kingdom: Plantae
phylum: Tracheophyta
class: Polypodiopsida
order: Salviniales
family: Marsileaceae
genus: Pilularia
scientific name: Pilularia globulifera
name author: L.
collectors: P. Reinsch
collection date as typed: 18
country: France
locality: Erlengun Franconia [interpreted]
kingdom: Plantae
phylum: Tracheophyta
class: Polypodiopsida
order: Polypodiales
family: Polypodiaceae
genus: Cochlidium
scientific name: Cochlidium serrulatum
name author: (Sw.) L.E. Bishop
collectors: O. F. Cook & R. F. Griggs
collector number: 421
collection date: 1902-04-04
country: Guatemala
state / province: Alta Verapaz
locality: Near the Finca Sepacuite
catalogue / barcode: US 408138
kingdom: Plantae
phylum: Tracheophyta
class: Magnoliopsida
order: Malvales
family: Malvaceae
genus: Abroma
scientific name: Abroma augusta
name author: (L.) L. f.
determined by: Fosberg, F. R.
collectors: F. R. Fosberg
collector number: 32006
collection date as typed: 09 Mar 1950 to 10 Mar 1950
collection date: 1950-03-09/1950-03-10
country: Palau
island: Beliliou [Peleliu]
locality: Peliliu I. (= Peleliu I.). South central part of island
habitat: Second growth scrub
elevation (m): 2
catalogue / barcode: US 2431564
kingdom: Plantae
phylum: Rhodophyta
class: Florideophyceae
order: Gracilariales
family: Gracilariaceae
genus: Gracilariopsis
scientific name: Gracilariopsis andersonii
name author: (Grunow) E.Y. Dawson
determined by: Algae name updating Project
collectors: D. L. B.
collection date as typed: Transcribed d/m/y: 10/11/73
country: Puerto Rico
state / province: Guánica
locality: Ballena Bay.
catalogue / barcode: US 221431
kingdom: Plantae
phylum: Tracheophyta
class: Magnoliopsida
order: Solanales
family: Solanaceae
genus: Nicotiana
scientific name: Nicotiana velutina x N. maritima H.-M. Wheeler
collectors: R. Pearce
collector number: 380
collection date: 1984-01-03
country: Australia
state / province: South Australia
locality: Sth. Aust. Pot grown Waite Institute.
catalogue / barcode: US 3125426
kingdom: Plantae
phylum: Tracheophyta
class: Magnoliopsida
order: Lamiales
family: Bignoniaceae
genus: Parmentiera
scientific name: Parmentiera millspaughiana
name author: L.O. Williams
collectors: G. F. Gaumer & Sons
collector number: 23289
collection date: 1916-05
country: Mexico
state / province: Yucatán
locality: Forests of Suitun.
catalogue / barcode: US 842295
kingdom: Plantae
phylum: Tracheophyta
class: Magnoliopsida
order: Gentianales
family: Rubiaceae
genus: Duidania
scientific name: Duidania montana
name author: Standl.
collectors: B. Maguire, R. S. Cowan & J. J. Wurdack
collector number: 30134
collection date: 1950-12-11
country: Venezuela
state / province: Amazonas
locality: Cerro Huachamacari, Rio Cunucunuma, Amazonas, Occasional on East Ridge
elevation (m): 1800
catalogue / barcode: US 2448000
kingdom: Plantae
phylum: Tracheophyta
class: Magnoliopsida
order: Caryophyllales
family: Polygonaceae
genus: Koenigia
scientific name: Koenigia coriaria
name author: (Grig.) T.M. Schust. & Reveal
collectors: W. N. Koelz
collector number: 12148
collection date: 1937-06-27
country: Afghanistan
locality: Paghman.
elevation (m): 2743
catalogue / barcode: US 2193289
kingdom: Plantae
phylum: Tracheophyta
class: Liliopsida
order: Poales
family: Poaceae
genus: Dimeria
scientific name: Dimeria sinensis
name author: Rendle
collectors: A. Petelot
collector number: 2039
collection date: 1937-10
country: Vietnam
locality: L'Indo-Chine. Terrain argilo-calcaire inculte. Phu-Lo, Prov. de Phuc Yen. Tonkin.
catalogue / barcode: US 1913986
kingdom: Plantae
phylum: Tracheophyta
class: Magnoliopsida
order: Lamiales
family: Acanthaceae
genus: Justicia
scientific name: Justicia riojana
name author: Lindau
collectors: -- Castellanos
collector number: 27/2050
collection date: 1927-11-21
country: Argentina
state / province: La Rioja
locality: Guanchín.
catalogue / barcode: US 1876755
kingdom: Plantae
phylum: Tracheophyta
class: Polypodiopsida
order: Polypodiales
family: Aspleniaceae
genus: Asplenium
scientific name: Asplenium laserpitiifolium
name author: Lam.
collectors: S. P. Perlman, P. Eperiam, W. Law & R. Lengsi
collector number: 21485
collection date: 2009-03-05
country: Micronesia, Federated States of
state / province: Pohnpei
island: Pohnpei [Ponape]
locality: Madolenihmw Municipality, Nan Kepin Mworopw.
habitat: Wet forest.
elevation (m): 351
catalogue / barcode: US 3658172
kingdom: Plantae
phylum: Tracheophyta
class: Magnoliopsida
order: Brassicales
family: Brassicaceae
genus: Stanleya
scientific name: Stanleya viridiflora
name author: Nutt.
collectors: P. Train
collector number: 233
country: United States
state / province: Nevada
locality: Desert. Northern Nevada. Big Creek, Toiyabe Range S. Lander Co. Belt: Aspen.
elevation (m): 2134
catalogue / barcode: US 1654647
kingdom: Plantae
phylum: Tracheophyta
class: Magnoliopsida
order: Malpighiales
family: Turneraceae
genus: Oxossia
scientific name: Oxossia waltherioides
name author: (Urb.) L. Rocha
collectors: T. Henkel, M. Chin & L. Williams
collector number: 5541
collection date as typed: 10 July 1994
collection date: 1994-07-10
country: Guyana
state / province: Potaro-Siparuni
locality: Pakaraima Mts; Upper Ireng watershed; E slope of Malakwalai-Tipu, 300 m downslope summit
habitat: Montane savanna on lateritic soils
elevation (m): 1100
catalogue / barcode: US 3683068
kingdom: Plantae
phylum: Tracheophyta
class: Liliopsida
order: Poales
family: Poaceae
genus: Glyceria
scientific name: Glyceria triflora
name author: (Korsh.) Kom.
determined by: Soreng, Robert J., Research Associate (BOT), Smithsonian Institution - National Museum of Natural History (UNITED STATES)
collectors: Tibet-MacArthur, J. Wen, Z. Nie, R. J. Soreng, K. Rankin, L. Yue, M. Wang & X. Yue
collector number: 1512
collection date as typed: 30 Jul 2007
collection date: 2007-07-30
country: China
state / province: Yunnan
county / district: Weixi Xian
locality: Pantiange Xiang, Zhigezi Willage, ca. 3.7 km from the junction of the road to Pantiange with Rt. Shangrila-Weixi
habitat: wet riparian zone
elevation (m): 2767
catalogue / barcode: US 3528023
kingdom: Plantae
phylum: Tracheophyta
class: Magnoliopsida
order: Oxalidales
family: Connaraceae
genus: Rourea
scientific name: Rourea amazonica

◇ ◇ ◇ ◇ ◇ ◇ ◇

> [GIVEN PROBLEM]
Reproduce the listing above in full, swapping "locality" for "site" wherever it occurs and leaving everything else unchanged.

> [CORRECT OUTPUT]
kingdom: Plantae
phylum: Tracheophyta
class: Polypodiopsida
order: Salviniales
family: Marsileaceae
genus: Pilularia
scientific name: Pilularia globulifera
name author: L.
collectors: P. Reinsch
collection date as typed: 18
country: France
site: Erlengun Franconia [interpreted]
kingdom: Plantae
phylum: Tracheophyta
class: Polypodiopsida
order: Polypodiales
family: Polypodiaceae
genus: Cochlidium
scientific name: Cochlidium serrulatum
name author: (Sw.) L.E. Bishop
collectors: O. F. Cook & R. F. Griggs
collector number: 421
collection date: 1902-04-04
country: Guatemala
state / province: Alta Verapaz
site: Near the Finca Sepacuite
catalogue / barcode: US 408138
kingdom: Plantae
phylum: Tracheophyta
class: Magnoliopsida
order: Malvales
family: Malvaceae
genus: Abroma
scientific name: Abroma augusta
name author: (L.) L. f.
determined by: Fosberg, F. R.
collectors: F. R. Fosberg
collector number: 32006
collection date as typed: 09 Mar 1950 to 10 Mar 1950
collection date: 1950-03-09/1950-03-10
country: Palau
island: Beliliou [Peleliu]
site: Peliliu I. (= Peleliu I.). South central part of island
habitat: Second growth scrub
elevation (m): 2
catalogue / barcode: US 2431564
kingdom: Plantae
phylum: Rhodophyta
class: Florideophyceae
order: Gracilariales
family: Gracilariaceae
genus: Gracilariopsis
scientific name: Gracilariopsis andersonii
name author: (Grunow) E.Y. Dawson
determined by: Algae name updating Project
collectors: D. L. B.
collection date as typed: Transcribed d/m/y: 10/11/73
country: Puerto Rico
state / province: Guánica
site: Ballena Bay.
catalogue / barcode: US 221431
kingdom: Plantae
phylum: Tracheophyta
class: Magnoliopsida
order: Solanales
family: Solanaceae
genus: Nicotiana
scientific name: Nicotiana velutina x N. maritima H.-M. Wheeler
collectors: R. Pearce
collector number: 380
collection date: 1984-01-03
country: Australia
state / province: South Australia
site: Sth. Aust. Pot grown Waite Institute.
catalogue / barcode: US 3125426
kingdom: Plantae
phylum: Tracheophyta
class: Magnoliopsida
order: Lamiales
family: Bignoniaceae
genus: Parmentiera
scientific name: Parmentiera millspaughiana
name author: L.O. Williams
collectors: G. F. Gaumer & Sons
collector number: 23289
collection date: 1916-05
country: Mexico
state / province: Yucatán
site: Forests of Suitun.
catalogue / barcode: US 842295
kingdom: Plantae
phylum: Tracheophyta
class: Magnoliopsida
order: Gentianales
family: Rubiaceae
genus: Duidania
scientific name: Duidania montana
name author: Standl.
collectors: B. Maguire, R. S. Cowan & J. J. Wurdack
collector number: 30134
collection date: 1950-12-11
country: Venezuela
state / province: Amazonas
site: Cerro Huachamacari, Rio Cunucunuma, Amazonas, Occasional on East Ridge
elevation (m): 1800
catalogue / barcode: US 2448000
kingdom: Plantae
phylum: Tracheophyta
class: Magnoliopsida
order: Caryophyllales
family: Polygonaceae
genus: Koenigia
scientific name: Koenigia coriaria
name author: (Grig.) T.M. Schust. & Reveal
collectors: W. N. Koelz
collector number: 12148
collection date: 1937-06-27
country: Afghanistan
site: Paghman.
elevation (m): 2743
catalogue / barcode: US 2193289
kingdom: Plantae
phylum: Tracheophyta
class: Liliopsida
order: Poales
family: Poaceae
genus: Dimeria
scientific name: Dimeria sinensis
name author: Rendle
collectors: A. Petelot
collector number: 2039
collection date: 1937-10
country: Vietnam
site: L'Indo-Chine. Terrain argilo-calcaire inculte. Phu-Lo, Prov. de Phuc Yen. Tonkin.
catalogue / barcode: US 1913986
kingdom: Plantae
phylum: Tracheophyta
class: Magnoliopsida
order: Lamiales
family: Acanthaceae
genus: Justicia
scientific name: Justicia riojana
name author: Lindau
collectors: -- Castellanos
collector number: 27/2050
collection date: 1927-11-21
country: Argentina
state / province: La Rioja
site: Guanchín.
catalogue / barcode: US 1876755
kingdom: Plantae
phylum: Tracheophyta
class: Polypodiopsida
order: Polypodiales
family: Aspleniaceae
genus: Asplenium
scientific name: Asplenium laserpitiifolium
name author: Lam.
collectors: S. P. Perlman, P. Eperiam, W. Law & R. Lengsi
collector number: 21485
collection date: 2009-03-05
country: Micronesia, Federated States of
state / province: Pohnpei
island: Pohnpei [Ponape]
site: Madolenihmw Municipality, Nan Kepin Mworopw.
habitat: Wet forest.
elevation (m): 351
catalogue / barcode: US 3658172
kingdom: Plantae
phylum: Tracheophyta
class: Magnoliopsida
order: Brassicales
family: Brassicaceae
genus: Stanleya
scientific name: Stanleya viridiflora
name author: Nutt.
collectors: P. Train
collector number: 233
country: United States
state / province: Nevada
site: Desert. Northern Nevada. Big Creek, Toiyabe Range S. Lander Co. Belt: Aspen.
elevation (m): 2134
catalogue / barcode: US 1654647
kingdom: Plantae
phylum: Tracheophyta
class: Magnoliopsida
order: Malpighiales
family: Turneraceae
genus: Oxossia
scientific name: Oxossia waltherioides
name author: (Urb.) L. Rocha
collectors: T. Henkel, M. Chin & L. Williams
collector number: 5541
collection date as typed: 10 July 1994
collection date: 1994-07-10
country: Guyana
state / province: Potaro-Siparuni
site: Pakaraima Mts; Upper Ireng watershed; E slope of Malakwalai-Tipu, 300 m downslope summit
habitat: Montane savanna on lateritic soils
elevation (m): 1100
catalogue / barcode: US 3683068
kingdom: Plantae
phylum: Tracheophyta
class: Liliopsida
order: Poales
family: Poaceae
genus: Glyceria
scientific name: Glyceria triflora
name author: (Korsh.) Kom.
determined by: Soreng, Robert J., Research Associate (BOT), Smithsonian Institution - National Museum of Natural History (UNITED STATES)
collectors: Tibet-MacArthur, J. Wen, Z. Nie, R. J. Soreng, K. Rankin, L. Yue, M. Wang & X. Yue
collector number: 1512
collection date as typed: 30 Jul 2007
collection date: 2007-07-30
country: China
state / province: Yunnan
county / district: Weixi Xian
site: Pantiange Xiang, Zhigezi Willage, ca. 3.7 km from the junction of the road to Pantiange with Rt. Shangrila-Weixi
habitat: wet riparian zone
elevation (m): 2767
catalogue / barcode: US 3528023
kingdom: Plantae
phylum: Tracheophyta
class: Magnoliopsida
order: Oxalidales
family: Connaraceae
genus: Rourea
scientific name: Rourea amazonica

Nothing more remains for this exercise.